Fpocket is a widely used open source ligand binding site prediction program. It is fast, easy to use and well documented. As such, it served as a great inspiration for this project.
Some practical differences:
- Fpocket
- has a much smaller memory footprint
- runs faster when executed on a single protein
- produces a high number of less relevant pockets (and since the default scoring function isn't very effective, the most relevant pockets often don't get to the top)
- contains MDpocket algorithm for pocket predictions from molecular trajectories
- still better documented
- P2Rank
- achieves significantly higher identification success rates when considering top-ranked pockets
- produces a smaller number of more relevant pockets
- speed:
- slower when running on a single protein (due to JVM startup cost)
- approximately as fast on average running on a big dataset on a single core
- due to parallel implementation potentially much faster on multi-core machines
- higher memory footprint (~1G but doesn't grow much with more parallel threads)
Both Fpocket and P2Rank have many configurable parameters that influence behaviour of the algorithm and can be tweaked to achieve better results for particular requirements.
This program builds upon software written by other people, either through library dependencies or through code included in its source tree (where no library builds were available). Notably:
- FastRandomForest by Fran Supek (https://code.google.com/archive/p/fast-random-forest/)

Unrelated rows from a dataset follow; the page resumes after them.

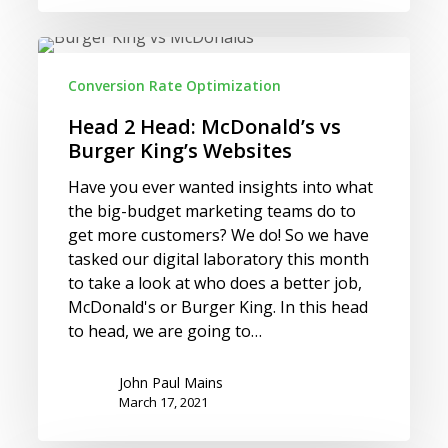
Head
2
Conversion Rate Optimization
Head:
McDonald’s
Head 2 Head: McDonald’s vs
vs
Burger King’s Websites
Burger
Have you ever wanted insights into what
King’s
the big-budget marketing teams do to
Websites
get more customers? We do! So we have
tasked our digital laboratory this month
to take a look at who does a better job,
McDonald's or Burger King. In this head
to head, we are going to…
John Paul Mains
March 17, 2021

- FastRandomForest 2.0 (https://github.com/GenomeDataScience/FastRandomForest)
- KDTree by Rednaxela (http://robowiki.net/wiki/User:Rednaxela/kD-Tree)
- BioJava (https://github.com/biojava)
- Chemistry Development Kit (https://github.com/cdk)
- Weka (http://www.cs.waikato.ac.nz/ml/weka/)
We welcome any bug reports, enhancement requests, and other contributions. To submit a bug report or enhancement request, please use the GitHub issues tracker. For more substantial contributions, please fork this repo, push your changes to your fork, and submit a pull request with a good commit message.